INSTRUCTIONS TO FOLLOW: Lay out the lines below as a two-column CSV with the headers "field" and "value", one row per line, each entry in a single quoted field with any line breaks replaced by spaces. Cover every line, and leave the picture out.

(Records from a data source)
========================================================================

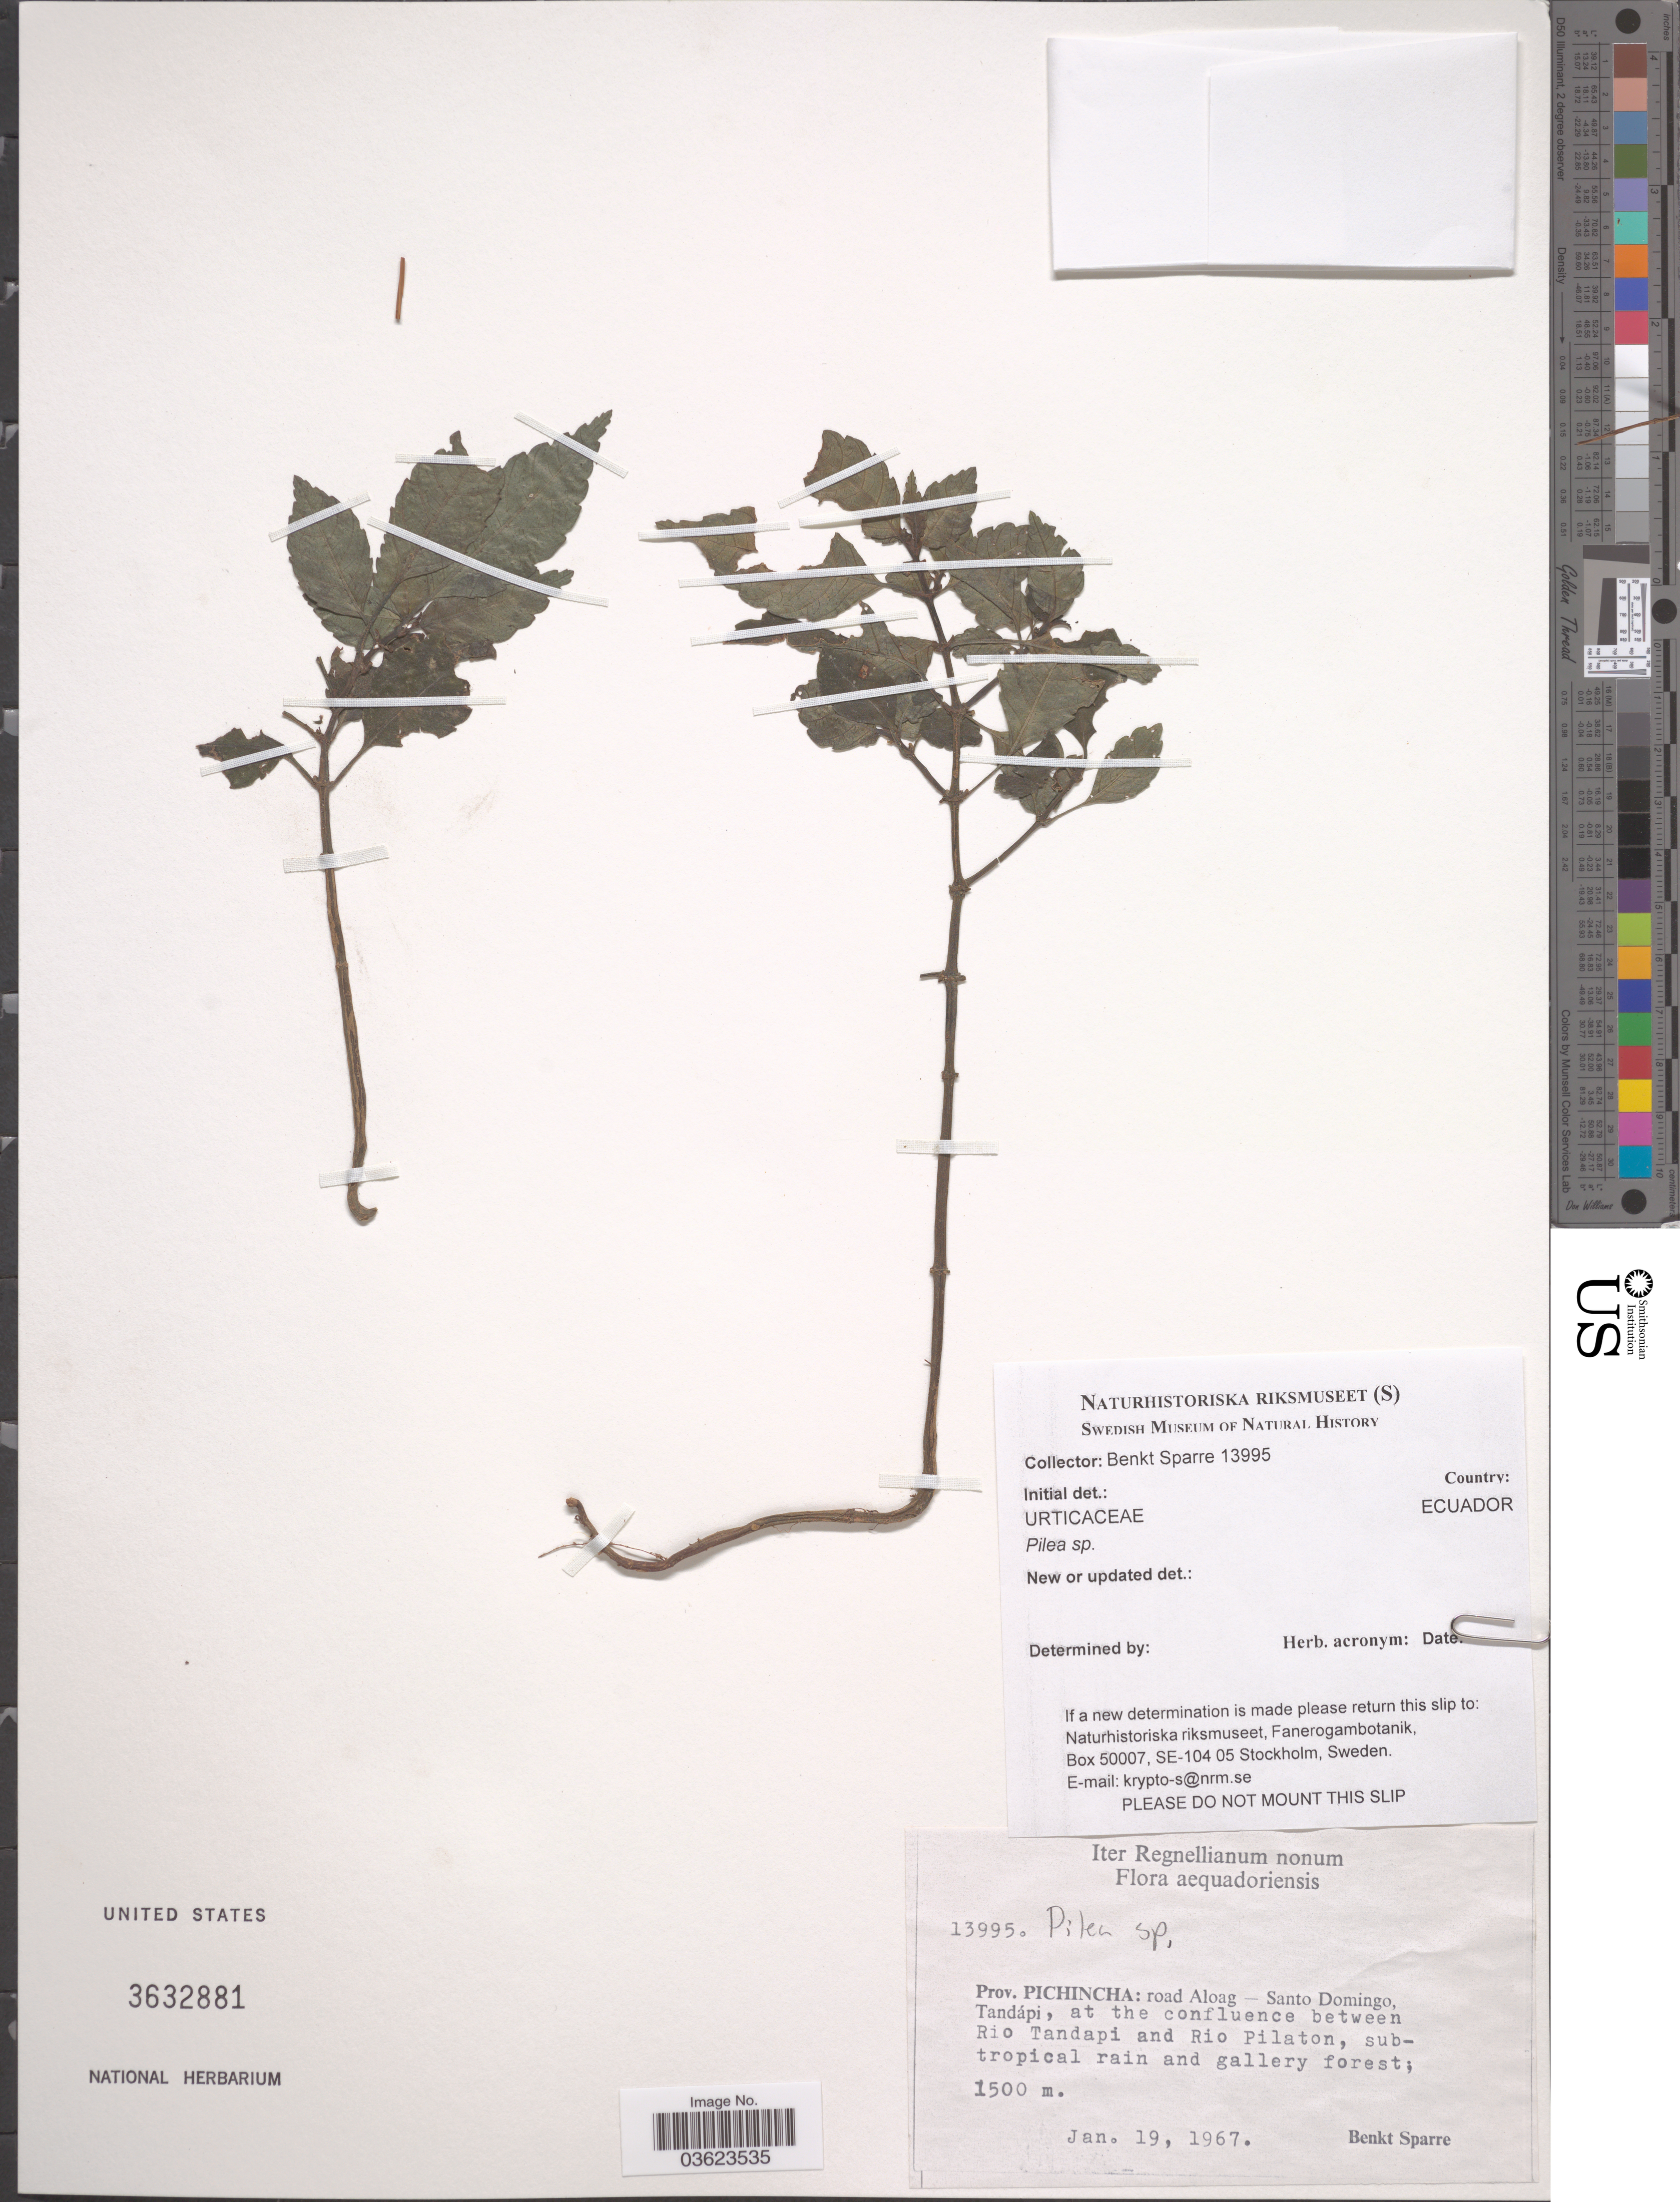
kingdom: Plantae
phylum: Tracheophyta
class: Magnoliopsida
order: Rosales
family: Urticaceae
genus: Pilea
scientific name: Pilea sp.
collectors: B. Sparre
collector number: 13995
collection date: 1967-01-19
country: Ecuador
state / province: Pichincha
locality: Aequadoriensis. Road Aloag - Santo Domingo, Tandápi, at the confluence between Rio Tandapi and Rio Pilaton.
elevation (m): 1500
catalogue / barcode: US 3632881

========================================================================

WORKED ANSWER:
field,value
"kingdom:","Plantae"
"phylum:","Tracheophyta"
"class:","Magnoliopsida"
"order:","Rosales"
"family:","Urticaceae"
"genus:","Pilea"
"scientific name:","Pilea sp."
"collectors:","B. Sparre"
"collector number:","13995"
"collection date:","1967-01-19"
"country:","Ecuador"
"state / province:","Pichincha"
"locality:","Aequadoriensis. Road Aloag - Santo Domingo, Tandápi, at the confluence between Rio Tandapi and Rio Pilaton."
"elevation (m):","1500"
"catalogue / barcode:","US 3632881"